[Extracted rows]
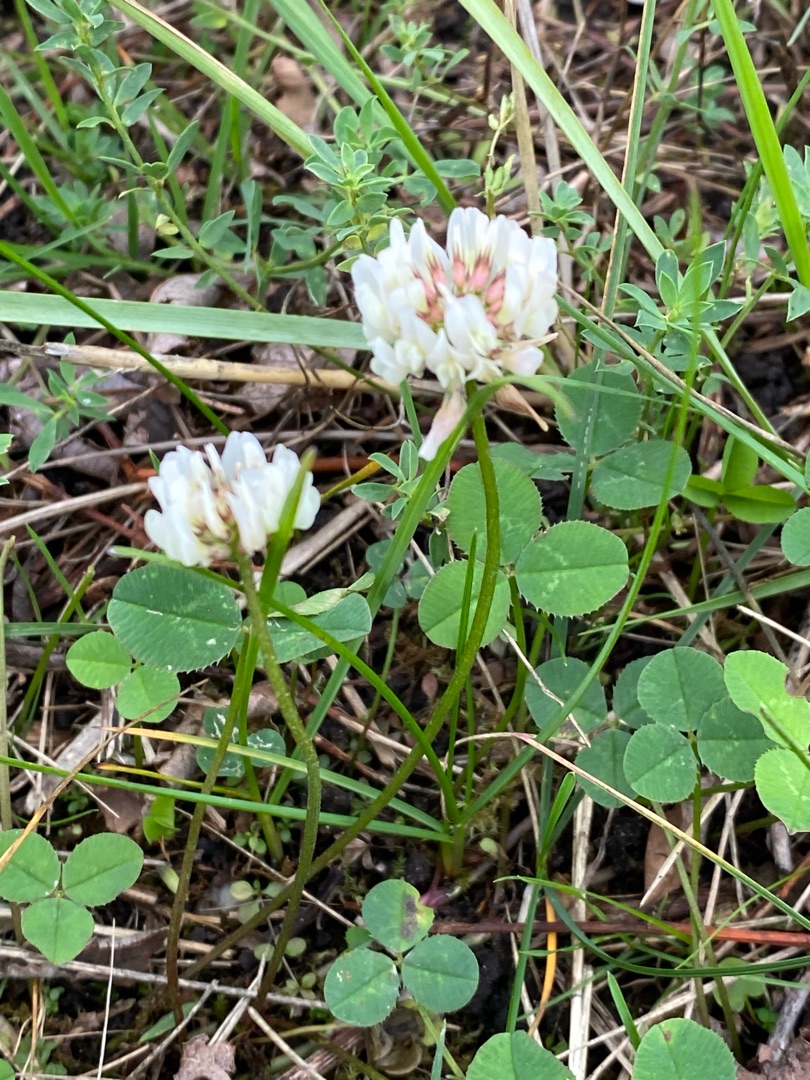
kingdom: Plantae
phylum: Tracheophyta
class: Magnoliopsida
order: Fabales
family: Fabaceae
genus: Trifolium
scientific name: Trifolium repens
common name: Hvid-kløver
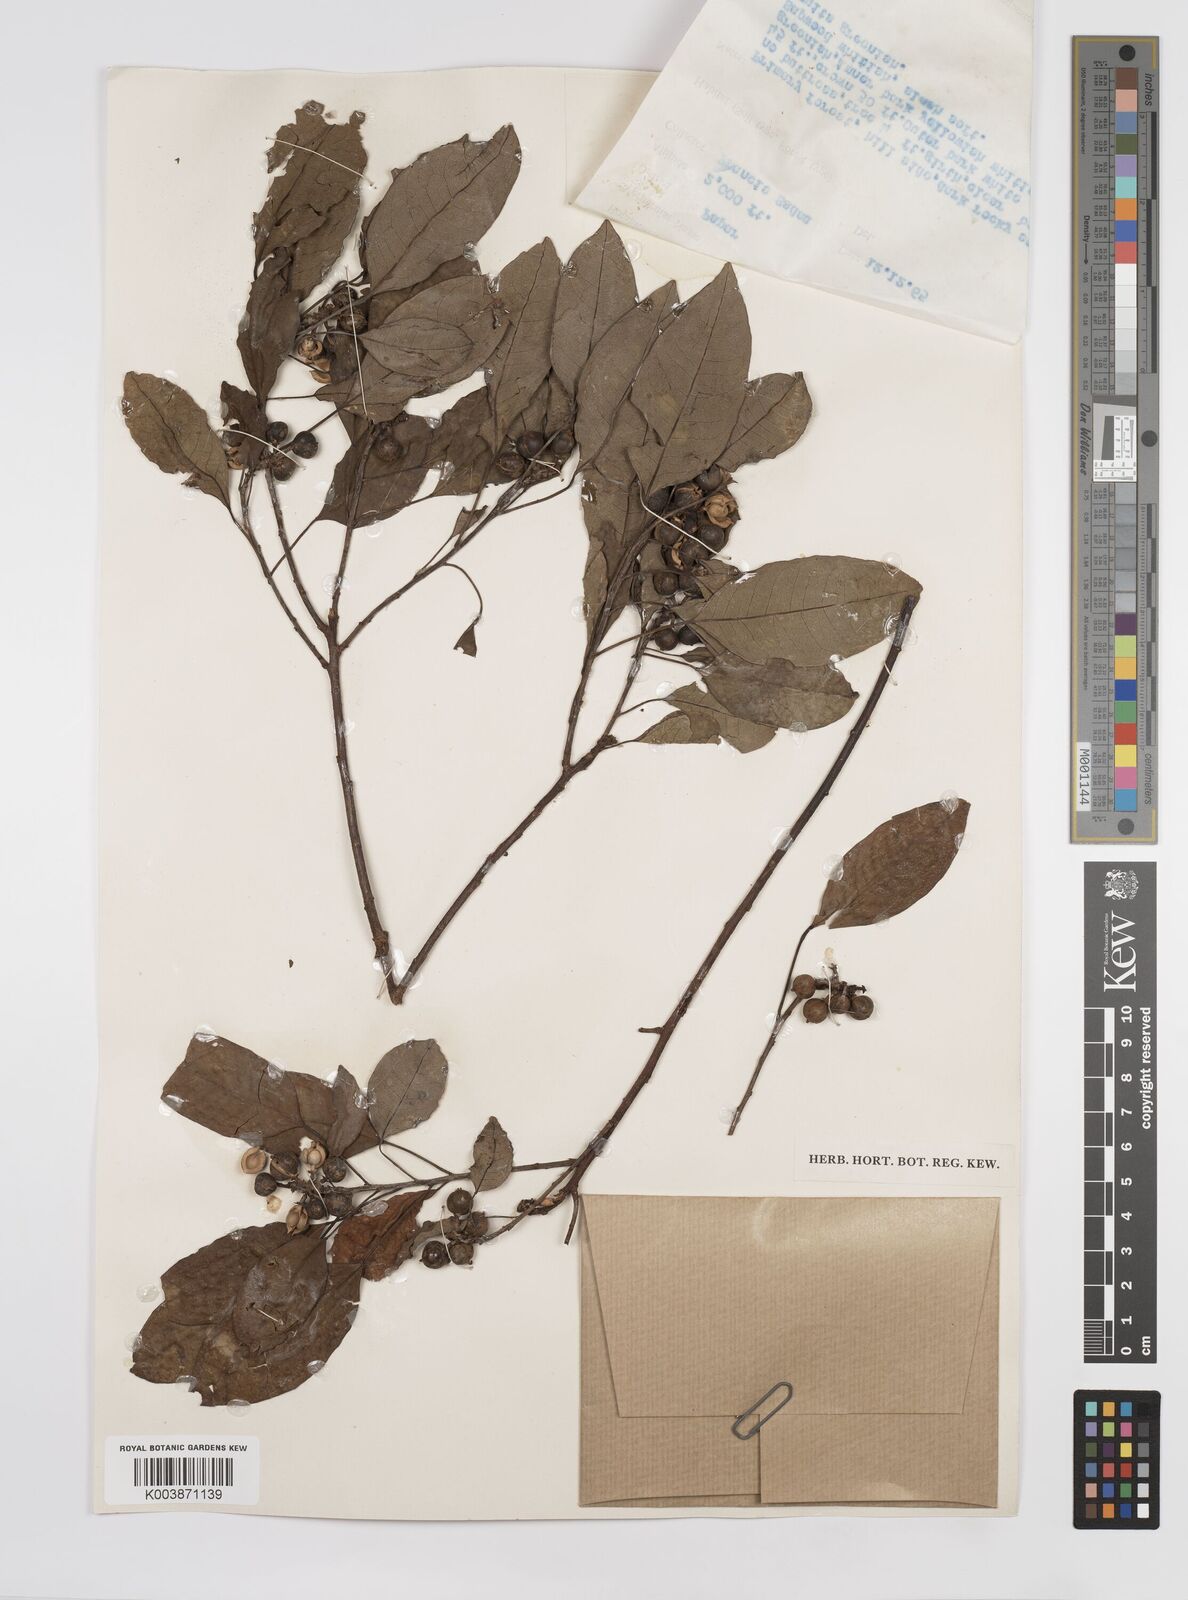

**Instructions to follow:** Copy out every line of the rows above word for word, leaving out the pictures.

**Written answer:**
kingdom: Plantae
phylum: Tracheophyta
class: Magnoliopsida
order: Fabales
family: Fabaceae
genus: Trifolium
scientific name: Trifolium repens
common name: Hvid-kløver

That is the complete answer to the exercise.